Vaccines are arguably the most successful measure to protect against pathogens. Improving our ability to design vaccines and understanding their impact on bacteria is therefore of crucial importance. The diversity of bacterial genomes makes it challenging to target all variants of a bacterial species, and thus vaccines are often designed to target the main disease-causing types. The clearance of vaccine-target strains leaves an unoccupied niche that can be filled by strains that are not targeted by the vaccine.

Credit: Philip Patenall/Macmillan Publishers Limited

One prominent example of a successful vaccine where the emergence of escape strains was addressed using large-scale genome sequence analyses is that which has been used to target Bordetella pertussis1. Genomics was used to assess changes in the main antigens that are used in the vaccine; however, several other loci were also found to adapt, including genes that are involved in metabolism, indicating physiological adaptation by the pathogen. Interestingly, no substantial decrease in the number of different strains was observed after the introduction of a vaccine.

Many opportunistic pathogens have complex genomes due to their large accessory gene content, and recent studies have focused on the evolutionary dynamics of the entire complement of genes within a species (that is, the pan-genome). Although the total number of genes is relatively stable for bacterial species, the proportion of core genes and variable genes differs widely. McInerney et al.2 recently compared evolutionary models of horizontal gene transfer that could explain the differences between organisms that easily change between diverse habitats and organisms that are very restricted with respect to changing their niche. They concluded that the pan-genome is under adaptive rather than neutral evolution and that the easy transition between niches for organisms like Escherichia coli, and its large effective population size, favours a more dynamic gene pool.
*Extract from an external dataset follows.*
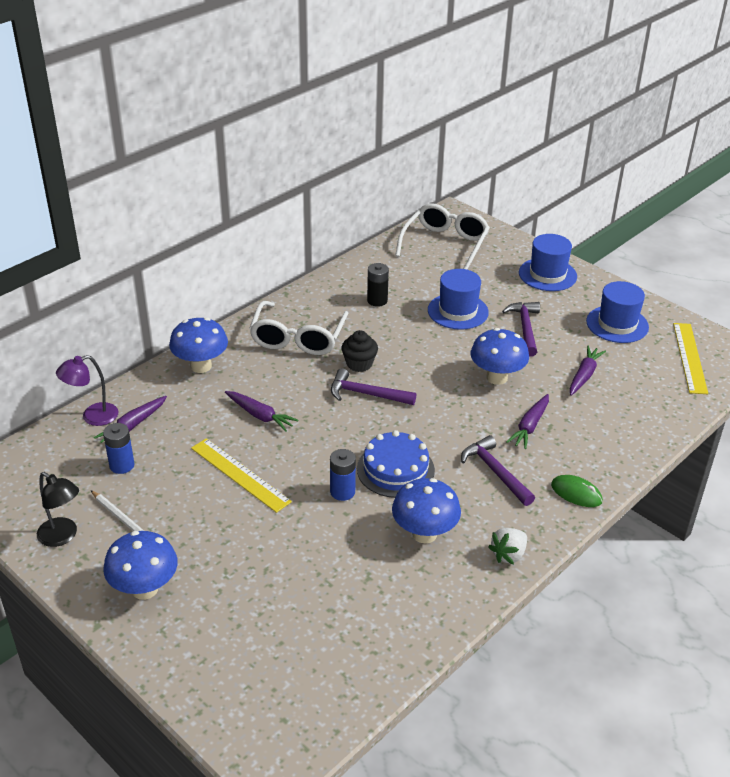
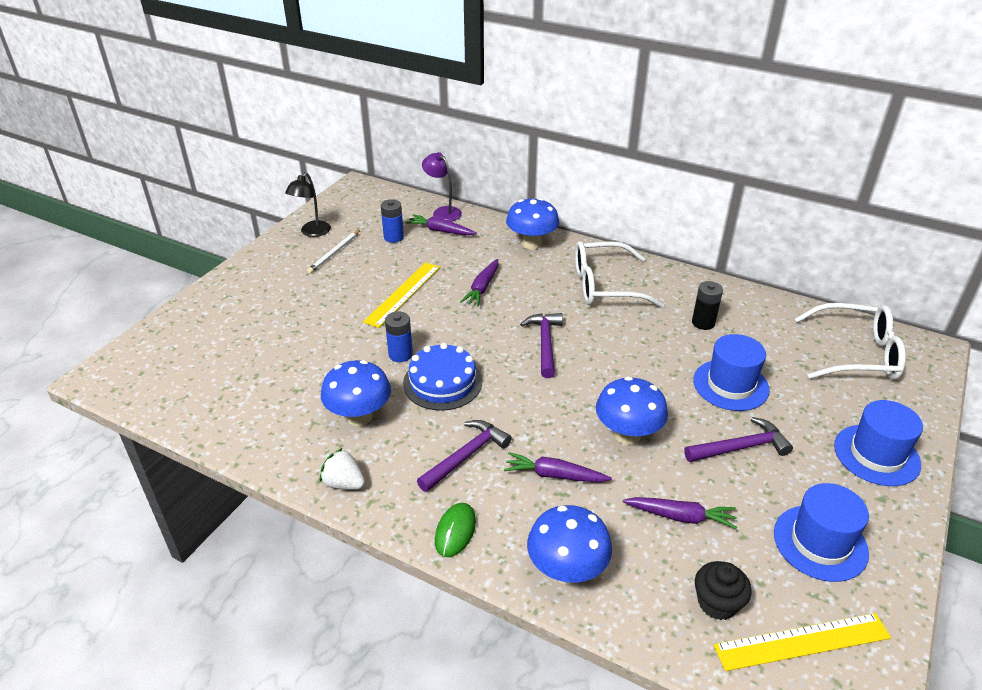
camera: 75 degrees right, 0 degrees up
blue mushroom [103,531,178,600] -> blue mushroom moved to [527,505,612,584]
black cupcake [341,330,378,372] -> black cupcake moved to [695,561,752,620]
A recent study that compared >600 Streptococcus pneumoniae genomes observed vaccine-induced metabolic shifts, where the clearance of lineages through vaccination opened metabolic niches, and advantageous genes were transferred from vaccine-targeted to non-vaccine-targeted lineages3. Corander et al.4 expanded analyses of the impact of vaccination on the metabolic and virulence profiles by using a collated data set of over 4,000 S. pneumoniae whole-genome sequences that were isolated from different geographical locations and from individuals that were either vaccinated or unvaccinated. The authors observed that a high number of intermediate frequency genes were specific for different lineages in the data sets. These genes were found to be under negative frequency-dependent selection (NFDS), meaning that the different alleles of these genes are rare in the population, giving the entire population better fitness. NFDS acted on genes that enable competition for nutrient resources, such as metabolite transporters, thus providing access to different metabolic resources in the same niche. The other major group under NFDS were genes that encode proteins recognized by the host immune system; if a population has little variation at these loci, it is easily targeted by the host immune system; however, if many variant alleles exist at low frequency, the acquired immune response is less likely to recognize re-infection of a different strain. In addition, the abundance of different sequence types was not correlated between the different data sets; however, there was a correlation of distinct gene frequencies, which highlights the importance of maintaining a balance of intermediate-frequency genes in the population.

To summarize, the authors developed a new model to explain different rates of NFDS; simulations of the population dynamics could replicate the observed dynamics between serotype switching and lineage replacement, explaining how bacterial ecology can influence the impact of vaccine interventions.

With the rise of antimicrobial resistance, a better understanding of vaccine design and its impact on pathogen populations will be of crucial importance to reduce drug usage and thus the development of antimicrobial resistance.